Problem
Here are the records. Write out exactly the lines between the one holding "X127954083Y-71965418D02*" and the one holding "X134965750Y-79352500D01*", inclusive.

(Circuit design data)

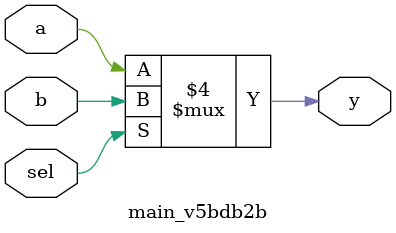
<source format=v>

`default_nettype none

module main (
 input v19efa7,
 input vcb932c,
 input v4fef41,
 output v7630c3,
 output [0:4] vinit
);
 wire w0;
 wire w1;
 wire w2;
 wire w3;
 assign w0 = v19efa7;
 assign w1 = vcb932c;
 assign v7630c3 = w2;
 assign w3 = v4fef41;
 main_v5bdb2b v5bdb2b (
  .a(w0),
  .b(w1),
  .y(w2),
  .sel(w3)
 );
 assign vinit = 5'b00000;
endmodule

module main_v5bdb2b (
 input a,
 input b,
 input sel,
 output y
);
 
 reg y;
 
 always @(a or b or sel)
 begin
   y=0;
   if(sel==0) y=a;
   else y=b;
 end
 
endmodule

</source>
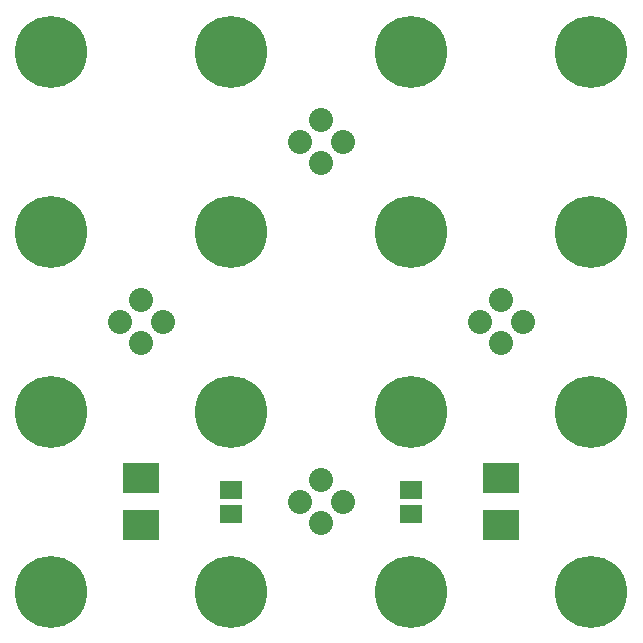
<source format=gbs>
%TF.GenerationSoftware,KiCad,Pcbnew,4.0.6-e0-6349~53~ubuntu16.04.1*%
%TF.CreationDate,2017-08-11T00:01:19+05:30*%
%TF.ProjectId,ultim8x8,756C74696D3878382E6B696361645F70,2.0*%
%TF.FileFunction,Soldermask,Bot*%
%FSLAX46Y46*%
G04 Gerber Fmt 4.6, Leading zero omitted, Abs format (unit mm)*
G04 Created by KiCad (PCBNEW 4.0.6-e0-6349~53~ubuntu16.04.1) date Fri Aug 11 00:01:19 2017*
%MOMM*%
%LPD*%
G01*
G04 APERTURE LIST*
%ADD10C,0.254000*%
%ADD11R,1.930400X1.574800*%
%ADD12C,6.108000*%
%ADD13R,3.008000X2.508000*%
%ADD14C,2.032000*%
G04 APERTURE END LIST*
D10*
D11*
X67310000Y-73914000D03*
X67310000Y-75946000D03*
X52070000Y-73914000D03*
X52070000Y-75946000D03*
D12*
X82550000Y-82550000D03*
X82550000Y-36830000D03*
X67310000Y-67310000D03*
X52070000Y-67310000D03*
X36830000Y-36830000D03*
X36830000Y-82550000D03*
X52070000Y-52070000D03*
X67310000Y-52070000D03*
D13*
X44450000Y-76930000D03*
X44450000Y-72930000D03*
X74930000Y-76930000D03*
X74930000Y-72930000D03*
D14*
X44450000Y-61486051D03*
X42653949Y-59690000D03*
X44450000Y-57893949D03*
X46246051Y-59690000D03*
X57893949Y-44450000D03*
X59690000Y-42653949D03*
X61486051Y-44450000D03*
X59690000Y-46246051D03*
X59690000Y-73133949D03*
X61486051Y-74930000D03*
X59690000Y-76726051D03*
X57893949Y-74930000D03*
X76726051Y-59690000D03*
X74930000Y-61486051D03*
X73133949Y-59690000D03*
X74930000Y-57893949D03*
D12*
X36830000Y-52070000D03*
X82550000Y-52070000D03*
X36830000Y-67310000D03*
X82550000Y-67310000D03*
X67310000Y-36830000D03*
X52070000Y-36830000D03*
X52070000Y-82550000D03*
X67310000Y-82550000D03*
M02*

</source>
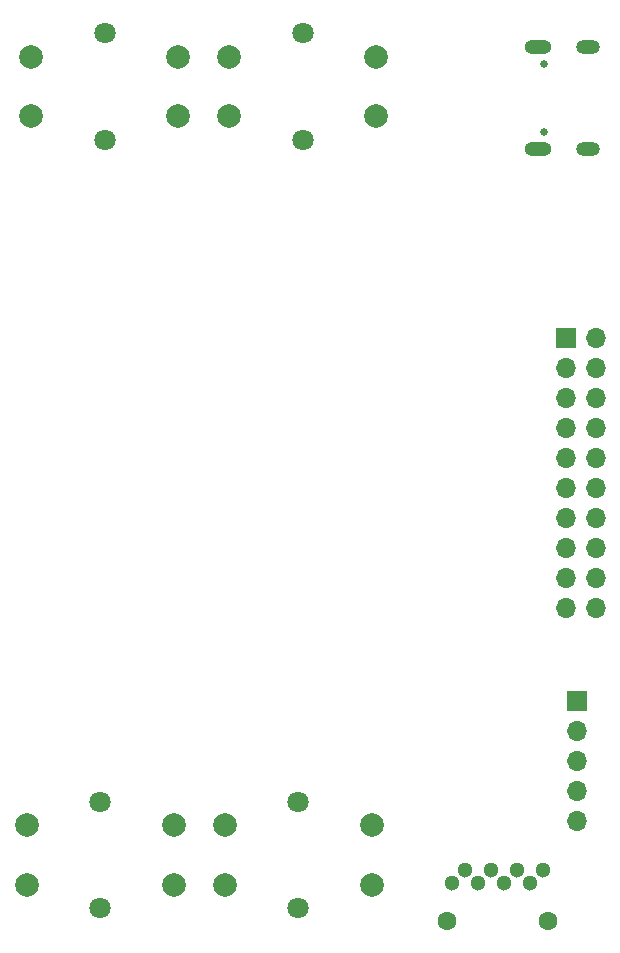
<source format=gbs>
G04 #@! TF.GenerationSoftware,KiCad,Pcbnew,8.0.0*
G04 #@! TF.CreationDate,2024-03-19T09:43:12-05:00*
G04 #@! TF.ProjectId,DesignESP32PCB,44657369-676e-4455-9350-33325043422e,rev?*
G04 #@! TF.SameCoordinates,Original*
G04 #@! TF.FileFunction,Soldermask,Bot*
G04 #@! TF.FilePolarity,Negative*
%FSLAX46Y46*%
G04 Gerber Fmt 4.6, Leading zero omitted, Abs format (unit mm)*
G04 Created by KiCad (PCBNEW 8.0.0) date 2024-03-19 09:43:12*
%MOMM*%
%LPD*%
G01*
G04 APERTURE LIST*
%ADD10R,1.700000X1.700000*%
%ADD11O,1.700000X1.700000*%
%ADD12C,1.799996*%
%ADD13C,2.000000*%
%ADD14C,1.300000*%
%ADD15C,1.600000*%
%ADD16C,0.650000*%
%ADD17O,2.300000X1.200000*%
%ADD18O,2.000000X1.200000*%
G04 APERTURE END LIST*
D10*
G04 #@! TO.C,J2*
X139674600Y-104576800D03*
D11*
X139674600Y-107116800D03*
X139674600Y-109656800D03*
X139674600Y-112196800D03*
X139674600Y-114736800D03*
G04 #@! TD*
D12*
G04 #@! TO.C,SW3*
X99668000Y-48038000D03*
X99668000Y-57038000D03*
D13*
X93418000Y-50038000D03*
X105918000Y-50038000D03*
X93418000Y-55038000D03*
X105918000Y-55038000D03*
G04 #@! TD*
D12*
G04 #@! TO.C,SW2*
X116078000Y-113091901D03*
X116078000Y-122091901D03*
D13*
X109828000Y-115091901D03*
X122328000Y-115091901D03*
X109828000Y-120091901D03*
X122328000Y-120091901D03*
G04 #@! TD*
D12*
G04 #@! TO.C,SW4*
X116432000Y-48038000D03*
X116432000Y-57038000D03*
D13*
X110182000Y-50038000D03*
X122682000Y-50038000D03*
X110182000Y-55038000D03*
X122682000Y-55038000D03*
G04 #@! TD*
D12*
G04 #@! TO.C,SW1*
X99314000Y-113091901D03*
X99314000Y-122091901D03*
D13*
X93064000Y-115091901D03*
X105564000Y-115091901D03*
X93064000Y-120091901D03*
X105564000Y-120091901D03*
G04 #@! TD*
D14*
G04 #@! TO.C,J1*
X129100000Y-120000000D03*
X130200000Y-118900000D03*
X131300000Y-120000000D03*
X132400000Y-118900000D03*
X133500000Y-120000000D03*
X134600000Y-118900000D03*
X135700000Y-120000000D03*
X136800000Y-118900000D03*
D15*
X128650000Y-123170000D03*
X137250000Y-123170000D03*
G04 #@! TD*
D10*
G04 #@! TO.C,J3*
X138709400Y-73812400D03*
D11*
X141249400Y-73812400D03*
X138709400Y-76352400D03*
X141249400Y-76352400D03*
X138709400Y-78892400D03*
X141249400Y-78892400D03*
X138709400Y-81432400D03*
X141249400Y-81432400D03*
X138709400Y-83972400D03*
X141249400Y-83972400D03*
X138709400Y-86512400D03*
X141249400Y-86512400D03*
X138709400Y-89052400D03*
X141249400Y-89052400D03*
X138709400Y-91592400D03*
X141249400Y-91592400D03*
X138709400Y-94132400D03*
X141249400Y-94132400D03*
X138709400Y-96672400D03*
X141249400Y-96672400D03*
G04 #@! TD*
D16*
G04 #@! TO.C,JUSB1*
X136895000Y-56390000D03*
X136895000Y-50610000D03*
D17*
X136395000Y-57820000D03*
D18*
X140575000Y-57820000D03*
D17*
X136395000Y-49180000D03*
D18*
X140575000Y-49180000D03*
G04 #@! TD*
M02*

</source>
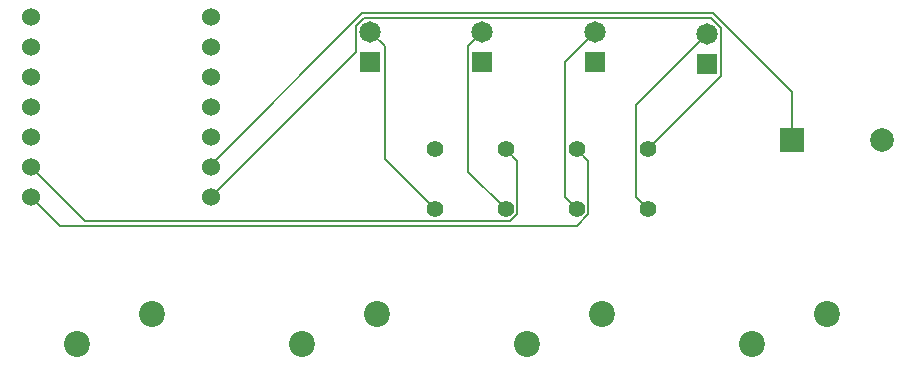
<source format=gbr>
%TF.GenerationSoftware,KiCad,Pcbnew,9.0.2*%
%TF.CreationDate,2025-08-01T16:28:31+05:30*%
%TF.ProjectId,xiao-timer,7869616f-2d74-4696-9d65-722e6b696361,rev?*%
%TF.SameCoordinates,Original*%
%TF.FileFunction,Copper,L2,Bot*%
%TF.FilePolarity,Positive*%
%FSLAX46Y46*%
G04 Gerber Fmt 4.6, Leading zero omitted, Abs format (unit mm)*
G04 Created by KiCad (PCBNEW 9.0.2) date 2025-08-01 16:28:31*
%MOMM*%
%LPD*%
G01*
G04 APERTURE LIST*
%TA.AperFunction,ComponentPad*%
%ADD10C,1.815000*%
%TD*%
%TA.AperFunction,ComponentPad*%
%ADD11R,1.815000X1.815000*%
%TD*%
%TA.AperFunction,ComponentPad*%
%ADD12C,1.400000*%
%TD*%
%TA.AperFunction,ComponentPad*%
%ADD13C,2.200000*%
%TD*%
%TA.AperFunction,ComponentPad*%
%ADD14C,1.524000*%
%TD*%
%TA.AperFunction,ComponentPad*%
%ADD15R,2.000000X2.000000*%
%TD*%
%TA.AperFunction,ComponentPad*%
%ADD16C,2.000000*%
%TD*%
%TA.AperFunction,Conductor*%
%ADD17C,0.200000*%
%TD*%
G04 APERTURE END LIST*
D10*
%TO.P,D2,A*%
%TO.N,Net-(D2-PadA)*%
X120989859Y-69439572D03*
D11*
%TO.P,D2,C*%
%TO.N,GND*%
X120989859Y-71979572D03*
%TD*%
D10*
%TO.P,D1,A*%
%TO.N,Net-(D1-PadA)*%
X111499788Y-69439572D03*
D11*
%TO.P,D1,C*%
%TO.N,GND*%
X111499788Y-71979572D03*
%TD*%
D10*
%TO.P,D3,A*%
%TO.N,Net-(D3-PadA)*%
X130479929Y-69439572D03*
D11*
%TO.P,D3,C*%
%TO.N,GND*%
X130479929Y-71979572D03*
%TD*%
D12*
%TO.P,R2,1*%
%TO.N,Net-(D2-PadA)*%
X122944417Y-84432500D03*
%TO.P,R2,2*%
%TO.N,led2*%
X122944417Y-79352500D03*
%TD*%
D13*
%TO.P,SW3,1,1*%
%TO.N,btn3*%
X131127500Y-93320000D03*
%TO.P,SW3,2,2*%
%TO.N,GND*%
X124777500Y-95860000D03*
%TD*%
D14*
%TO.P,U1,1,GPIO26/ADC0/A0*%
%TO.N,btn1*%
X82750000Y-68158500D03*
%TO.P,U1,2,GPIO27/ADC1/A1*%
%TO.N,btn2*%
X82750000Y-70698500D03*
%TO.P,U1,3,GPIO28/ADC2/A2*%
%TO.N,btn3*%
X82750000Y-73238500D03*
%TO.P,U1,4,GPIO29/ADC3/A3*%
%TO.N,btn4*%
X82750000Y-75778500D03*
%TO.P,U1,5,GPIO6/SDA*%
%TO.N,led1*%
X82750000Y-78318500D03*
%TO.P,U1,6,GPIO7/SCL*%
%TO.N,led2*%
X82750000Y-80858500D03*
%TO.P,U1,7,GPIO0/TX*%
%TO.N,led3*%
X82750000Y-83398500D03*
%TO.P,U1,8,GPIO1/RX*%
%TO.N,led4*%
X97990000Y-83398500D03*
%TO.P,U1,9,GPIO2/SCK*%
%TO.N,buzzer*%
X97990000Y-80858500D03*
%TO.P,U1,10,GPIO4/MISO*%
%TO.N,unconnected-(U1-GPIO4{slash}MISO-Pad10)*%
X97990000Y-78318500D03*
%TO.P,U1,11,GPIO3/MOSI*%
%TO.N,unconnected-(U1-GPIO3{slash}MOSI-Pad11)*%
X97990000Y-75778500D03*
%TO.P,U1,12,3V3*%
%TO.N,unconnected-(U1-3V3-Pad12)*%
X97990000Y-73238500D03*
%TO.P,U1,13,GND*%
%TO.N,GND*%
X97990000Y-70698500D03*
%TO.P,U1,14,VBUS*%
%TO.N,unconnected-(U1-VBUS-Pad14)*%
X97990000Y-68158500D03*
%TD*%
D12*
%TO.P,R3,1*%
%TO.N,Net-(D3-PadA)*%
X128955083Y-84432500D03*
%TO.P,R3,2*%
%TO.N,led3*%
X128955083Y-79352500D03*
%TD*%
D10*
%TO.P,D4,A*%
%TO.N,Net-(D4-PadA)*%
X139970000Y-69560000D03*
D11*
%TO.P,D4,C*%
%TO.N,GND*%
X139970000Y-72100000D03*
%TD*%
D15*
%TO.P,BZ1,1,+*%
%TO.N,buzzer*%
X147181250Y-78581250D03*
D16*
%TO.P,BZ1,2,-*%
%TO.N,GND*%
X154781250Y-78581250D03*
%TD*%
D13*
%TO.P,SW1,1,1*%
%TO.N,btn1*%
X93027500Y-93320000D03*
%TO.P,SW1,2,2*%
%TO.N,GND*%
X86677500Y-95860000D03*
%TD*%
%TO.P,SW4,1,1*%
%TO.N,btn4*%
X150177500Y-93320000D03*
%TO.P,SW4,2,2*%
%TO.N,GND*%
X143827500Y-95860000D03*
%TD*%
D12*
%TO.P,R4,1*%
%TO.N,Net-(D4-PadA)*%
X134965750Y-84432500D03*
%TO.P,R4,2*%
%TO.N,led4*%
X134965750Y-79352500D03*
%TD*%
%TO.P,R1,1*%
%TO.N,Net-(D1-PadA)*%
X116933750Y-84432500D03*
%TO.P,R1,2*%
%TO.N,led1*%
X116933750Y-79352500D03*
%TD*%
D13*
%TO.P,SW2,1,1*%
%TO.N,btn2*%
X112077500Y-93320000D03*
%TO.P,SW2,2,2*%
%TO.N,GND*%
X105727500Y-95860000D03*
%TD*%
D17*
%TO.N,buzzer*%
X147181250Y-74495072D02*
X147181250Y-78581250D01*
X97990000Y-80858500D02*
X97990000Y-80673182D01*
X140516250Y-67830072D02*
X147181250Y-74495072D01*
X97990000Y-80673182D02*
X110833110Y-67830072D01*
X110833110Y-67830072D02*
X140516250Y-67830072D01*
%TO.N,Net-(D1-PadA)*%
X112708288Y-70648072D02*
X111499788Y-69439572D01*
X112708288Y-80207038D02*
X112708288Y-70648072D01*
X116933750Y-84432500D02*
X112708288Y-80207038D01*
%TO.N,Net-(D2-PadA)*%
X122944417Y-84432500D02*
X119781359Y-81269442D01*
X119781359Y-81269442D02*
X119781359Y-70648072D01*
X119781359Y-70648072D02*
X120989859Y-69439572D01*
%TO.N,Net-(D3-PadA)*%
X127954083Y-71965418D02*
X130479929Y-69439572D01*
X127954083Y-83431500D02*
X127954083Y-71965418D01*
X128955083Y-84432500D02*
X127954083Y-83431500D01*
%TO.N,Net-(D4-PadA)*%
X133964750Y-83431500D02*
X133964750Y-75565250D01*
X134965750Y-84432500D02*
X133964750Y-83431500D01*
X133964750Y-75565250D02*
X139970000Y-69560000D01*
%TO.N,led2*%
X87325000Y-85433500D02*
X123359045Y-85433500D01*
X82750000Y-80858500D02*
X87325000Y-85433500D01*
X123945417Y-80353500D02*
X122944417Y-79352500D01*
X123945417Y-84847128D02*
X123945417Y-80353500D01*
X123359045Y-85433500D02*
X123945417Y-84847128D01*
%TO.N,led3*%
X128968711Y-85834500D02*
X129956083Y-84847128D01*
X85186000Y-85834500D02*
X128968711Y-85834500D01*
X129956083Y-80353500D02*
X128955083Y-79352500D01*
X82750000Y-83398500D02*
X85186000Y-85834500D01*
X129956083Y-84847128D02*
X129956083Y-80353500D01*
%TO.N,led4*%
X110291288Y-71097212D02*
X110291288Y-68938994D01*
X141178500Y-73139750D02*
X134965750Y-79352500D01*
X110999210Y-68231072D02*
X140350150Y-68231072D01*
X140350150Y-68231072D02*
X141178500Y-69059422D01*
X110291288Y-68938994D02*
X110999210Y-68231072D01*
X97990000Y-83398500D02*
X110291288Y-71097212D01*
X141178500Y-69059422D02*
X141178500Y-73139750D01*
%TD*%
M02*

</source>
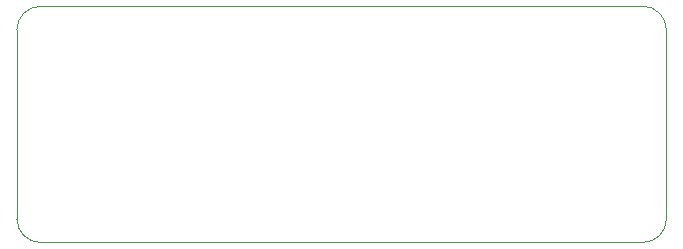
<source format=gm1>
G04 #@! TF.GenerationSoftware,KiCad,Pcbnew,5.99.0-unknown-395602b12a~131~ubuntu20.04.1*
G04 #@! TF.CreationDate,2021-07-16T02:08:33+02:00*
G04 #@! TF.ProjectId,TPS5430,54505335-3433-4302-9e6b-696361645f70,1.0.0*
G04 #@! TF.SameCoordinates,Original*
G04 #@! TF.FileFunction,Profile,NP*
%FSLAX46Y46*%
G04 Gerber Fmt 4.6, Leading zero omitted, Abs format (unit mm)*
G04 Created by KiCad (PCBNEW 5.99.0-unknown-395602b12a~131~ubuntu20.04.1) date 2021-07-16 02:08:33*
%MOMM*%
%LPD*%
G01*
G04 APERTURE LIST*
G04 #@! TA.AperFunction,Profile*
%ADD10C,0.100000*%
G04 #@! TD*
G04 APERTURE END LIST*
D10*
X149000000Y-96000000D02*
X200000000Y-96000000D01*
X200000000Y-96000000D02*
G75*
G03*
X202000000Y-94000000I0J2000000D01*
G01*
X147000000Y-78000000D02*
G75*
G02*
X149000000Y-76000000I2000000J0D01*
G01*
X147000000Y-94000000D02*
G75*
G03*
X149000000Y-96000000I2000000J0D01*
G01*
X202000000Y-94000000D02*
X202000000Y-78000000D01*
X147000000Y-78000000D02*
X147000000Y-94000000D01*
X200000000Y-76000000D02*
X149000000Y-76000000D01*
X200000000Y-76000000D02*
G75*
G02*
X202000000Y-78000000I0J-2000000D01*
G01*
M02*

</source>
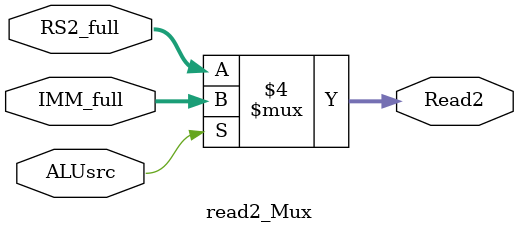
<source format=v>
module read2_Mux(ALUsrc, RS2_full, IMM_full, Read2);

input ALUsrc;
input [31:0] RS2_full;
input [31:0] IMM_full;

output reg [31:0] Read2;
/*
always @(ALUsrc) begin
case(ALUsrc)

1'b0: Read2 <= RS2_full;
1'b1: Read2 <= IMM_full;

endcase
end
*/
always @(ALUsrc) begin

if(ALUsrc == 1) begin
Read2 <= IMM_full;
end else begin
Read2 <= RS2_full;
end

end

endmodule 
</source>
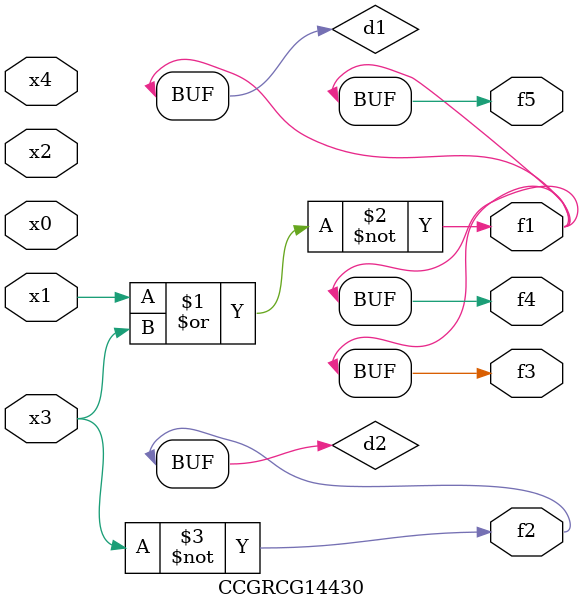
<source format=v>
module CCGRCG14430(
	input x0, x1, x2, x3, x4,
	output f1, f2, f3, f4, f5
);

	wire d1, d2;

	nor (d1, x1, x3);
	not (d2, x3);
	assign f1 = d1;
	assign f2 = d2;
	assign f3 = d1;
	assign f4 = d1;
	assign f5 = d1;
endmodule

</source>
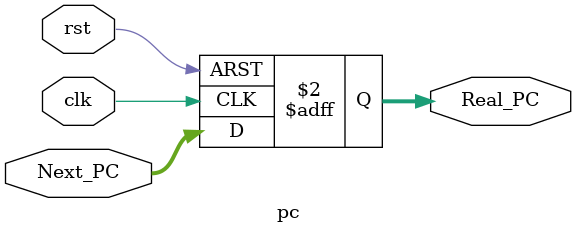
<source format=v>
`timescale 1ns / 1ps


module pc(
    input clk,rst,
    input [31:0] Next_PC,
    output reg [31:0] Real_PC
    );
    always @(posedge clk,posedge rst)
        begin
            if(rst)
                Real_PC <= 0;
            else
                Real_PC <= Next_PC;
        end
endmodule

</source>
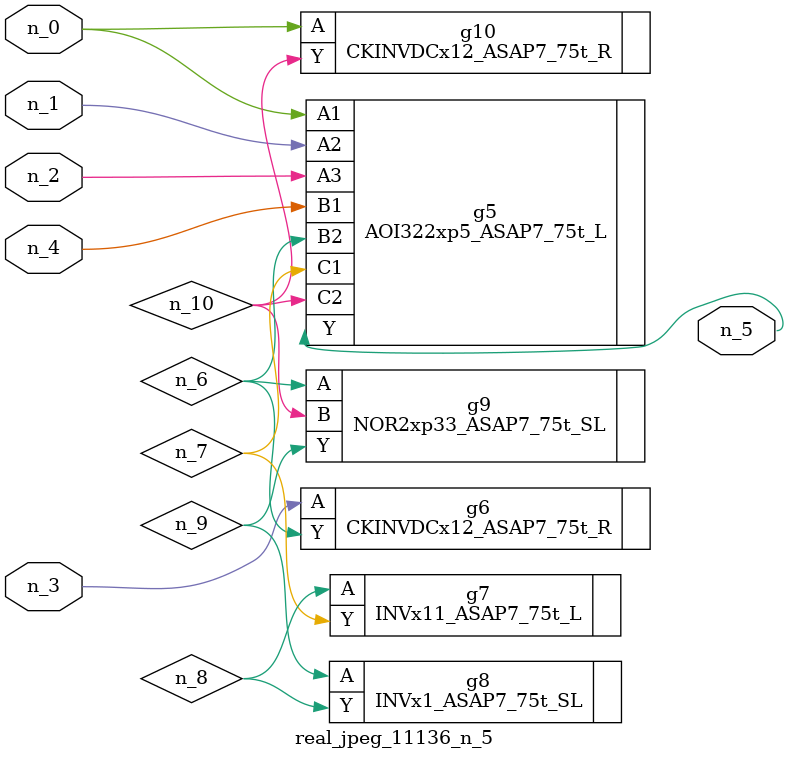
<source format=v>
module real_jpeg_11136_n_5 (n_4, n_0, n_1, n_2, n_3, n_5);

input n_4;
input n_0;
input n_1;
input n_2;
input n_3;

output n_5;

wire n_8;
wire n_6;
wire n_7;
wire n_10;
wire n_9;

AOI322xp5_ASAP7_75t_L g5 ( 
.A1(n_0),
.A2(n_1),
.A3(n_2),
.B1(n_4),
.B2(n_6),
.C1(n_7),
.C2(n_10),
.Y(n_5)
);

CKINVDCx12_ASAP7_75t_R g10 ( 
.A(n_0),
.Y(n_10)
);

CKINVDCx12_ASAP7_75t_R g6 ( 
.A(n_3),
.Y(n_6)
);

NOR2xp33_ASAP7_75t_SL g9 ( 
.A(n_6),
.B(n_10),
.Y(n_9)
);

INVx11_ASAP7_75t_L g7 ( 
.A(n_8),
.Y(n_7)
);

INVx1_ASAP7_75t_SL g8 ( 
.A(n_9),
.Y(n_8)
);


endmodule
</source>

Your solution
X127954083Y-71965418D02*
X130479929Y-69439572D01*
X127954083Y-83431500D02*
X127954083Y-71965418D01*
X128955083Y-84432500D02*
X127954083Y-83431500D01*
%TO.N,Net-(D4-PadA)*%
X133964750Y-83431500D02*
X133964750Y-75565250D01*
X134965750Y-84432500D02*
X133964750Y-83431500D01*
X133964750Y-75565250D02*
X139970000Y-69560000D01*
%TO.N,led2*%
X87325000Y-85433500D02*
X123359045Y-85433500D01*
X82750000Y-80858500D02*
X87325000Y-85433500D01*
X123945417Y-80353500D02*
X122944417Y-79352500D01*
X123945417Y-84847128D02*
X123945417Y-80353500D01*
X123359045Y-85433500D02*
X123945417Y-84847128D01*
%TO.N,led3*%
X128968711Y-85834500D02*
X129956083Y-84847128D01*
X85186000Y-85834500D02*
X128968711Y-85834500D01*
X129956083Y-80353500D02*
X128955083Y-79352500D01*
X82750000Y-83398500D02*
X85186000Y-85834500D01*
X129956083Y-84847128D02*
X129956083Y-80353500D01*
%TO.N,led4*%
X110291288Y-71097212D02*
X110291288Y-68938994D01*
X141178500Y-73139750D02*
X134965750Y-79352500D01*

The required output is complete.